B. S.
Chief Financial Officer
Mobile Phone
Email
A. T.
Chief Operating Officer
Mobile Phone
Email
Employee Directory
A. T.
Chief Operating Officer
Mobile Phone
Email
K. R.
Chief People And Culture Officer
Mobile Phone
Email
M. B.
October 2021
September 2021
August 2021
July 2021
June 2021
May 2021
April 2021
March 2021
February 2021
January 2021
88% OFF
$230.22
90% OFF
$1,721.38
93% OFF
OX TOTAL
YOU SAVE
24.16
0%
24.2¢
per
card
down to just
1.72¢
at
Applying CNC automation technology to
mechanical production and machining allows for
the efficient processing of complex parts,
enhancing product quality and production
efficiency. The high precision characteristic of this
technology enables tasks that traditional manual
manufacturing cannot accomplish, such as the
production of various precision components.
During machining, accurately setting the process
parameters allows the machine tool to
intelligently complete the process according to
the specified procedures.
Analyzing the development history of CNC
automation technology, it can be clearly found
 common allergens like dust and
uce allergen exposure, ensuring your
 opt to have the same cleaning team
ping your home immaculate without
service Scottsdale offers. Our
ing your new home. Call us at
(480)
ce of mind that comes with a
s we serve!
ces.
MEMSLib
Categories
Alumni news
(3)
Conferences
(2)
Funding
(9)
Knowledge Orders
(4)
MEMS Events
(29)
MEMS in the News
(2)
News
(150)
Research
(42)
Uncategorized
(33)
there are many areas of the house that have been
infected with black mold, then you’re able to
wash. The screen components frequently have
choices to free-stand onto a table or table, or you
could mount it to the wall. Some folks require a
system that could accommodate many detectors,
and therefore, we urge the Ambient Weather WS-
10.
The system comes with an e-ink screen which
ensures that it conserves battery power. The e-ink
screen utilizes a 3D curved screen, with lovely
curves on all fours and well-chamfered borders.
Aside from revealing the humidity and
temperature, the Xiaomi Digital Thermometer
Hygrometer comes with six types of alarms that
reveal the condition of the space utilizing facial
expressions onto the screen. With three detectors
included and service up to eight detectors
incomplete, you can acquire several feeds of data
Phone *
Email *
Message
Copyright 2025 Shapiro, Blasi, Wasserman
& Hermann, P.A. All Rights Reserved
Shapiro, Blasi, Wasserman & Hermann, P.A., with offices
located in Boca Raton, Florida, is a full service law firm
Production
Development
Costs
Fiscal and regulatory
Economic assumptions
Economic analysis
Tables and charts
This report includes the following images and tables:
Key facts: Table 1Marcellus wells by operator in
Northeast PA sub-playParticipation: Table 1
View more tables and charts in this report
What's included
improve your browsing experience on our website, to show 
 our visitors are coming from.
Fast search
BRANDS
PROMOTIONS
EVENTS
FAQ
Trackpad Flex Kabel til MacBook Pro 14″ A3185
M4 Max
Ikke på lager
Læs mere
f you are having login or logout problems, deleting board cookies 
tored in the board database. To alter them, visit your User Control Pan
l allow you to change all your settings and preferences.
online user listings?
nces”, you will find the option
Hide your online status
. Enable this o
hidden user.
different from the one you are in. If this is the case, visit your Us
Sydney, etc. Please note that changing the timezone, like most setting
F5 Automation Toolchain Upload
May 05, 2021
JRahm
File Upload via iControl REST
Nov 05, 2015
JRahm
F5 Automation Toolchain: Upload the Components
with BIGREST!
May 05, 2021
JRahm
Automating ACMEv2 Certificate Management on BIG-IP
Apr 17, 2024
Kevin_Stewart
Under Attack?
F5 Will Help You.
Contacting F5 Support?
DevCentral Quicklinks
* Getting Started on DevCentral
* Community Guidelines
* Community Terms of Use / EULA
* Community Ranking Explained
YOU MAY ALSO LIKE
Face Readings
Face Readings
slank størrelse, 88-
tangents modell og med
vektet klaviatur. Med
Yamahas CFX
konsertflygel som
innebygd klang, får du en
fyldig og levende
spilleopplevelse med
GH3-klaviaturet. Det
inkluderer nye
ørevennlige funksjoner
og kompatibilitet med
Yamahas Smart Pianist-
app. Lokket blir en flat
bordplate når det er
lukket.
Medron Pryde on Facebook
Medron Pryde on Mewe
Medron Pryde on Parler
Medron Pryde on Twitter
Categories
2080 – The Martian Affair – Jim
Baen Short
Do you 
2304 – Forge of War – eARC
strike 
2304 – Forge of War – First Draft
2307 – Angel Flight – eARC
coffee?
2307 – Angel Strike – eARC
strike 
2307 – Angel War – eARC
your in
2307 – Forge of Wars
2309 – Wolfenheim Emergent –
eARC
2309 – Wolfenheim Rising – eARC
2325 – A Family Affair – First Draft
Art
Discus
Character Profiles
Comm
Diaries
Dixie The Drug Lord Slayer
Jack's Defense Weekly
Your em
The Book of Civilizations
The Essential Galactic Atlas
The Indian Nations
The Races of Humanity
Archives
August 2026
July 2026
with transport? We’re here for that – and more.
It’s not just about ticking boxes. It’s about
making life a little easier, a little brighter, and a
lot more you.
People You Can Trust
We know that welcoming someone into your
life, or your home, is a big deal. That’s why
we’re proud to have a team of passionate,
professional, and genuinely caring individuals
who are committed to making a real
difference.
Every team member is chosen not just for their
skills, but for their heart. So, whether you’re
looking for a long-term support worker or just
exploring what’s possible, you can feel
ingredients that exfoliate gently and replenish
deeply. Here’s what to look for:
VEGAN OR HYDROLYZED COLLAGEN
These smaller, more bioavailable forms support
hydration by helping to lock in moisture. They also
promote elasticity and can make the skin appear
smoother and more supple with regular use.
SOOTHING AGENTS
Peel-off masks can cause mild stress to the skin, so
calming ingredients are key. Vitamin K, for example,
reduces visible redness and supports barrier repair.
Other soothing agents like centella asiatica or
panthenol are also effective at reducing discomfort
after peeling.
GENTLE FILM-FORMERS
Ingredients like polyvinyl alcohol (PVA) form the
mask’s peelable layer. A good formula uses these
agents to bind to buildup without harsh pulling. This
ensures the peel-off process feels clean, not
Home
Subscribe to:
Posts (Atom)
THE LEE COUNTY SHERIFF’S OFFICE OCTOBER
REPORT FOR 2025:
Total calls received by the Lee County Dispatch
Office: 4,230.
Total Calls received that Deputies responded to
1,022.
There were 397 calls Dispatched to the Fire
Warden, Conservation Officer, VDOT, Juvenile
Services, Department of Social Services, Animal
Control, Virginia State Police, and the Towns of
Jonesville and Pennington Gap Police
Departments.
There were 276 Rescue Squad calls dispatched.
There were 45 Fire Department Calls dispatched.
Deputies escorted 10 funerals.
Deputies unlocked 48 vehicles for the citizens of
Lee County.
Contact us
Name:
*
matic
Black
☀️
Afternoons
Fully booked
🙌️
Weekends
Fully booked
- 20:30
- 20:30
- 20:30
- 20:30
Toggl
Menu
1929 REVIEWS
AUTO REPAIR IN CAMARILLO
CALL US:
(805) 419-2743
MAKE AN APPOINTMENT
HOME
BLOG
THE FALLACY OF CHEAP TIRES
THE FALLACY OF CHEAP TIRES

*****

**Instruction:** Turn the material into a numbered list, beginning with its first line and ending after the line that contains "Applying CNC automation technology to". Leave out any blank lines.

**Result of the exercise:**
1. B. S.
2. Chief Financial Officer
3. Mobile Phone
4. Email
5. A. T.
6. Chief Operating Officer
7. Mobile Phone
8. Email
9. Employee Directory
10. A. T.
11. Chief Operating Officer
12. Mobile Phone
13. Email
14. K. R.
15. Chief People And Culture Officer
16. Mobile Phone
17. Email
18. M. B.
19. October 2021
20. September 2021
21. August 2021
22. July 2021
23. June 2021
24. May 2021
25. April 2021
26. March 2021
27. February 2021
28. January 2021
29. 88% OFF
30. $230.22
31. 90% OFF
32. $1,721.38
33. 93% OFF
34. OX TOTAL
35. YOU SAVE
36. 24.16
37. 0%
38. 24.2¢
39. per
40. card
41. down to just
42. 1.72¢
43. at
44. Applying CNC automation technology to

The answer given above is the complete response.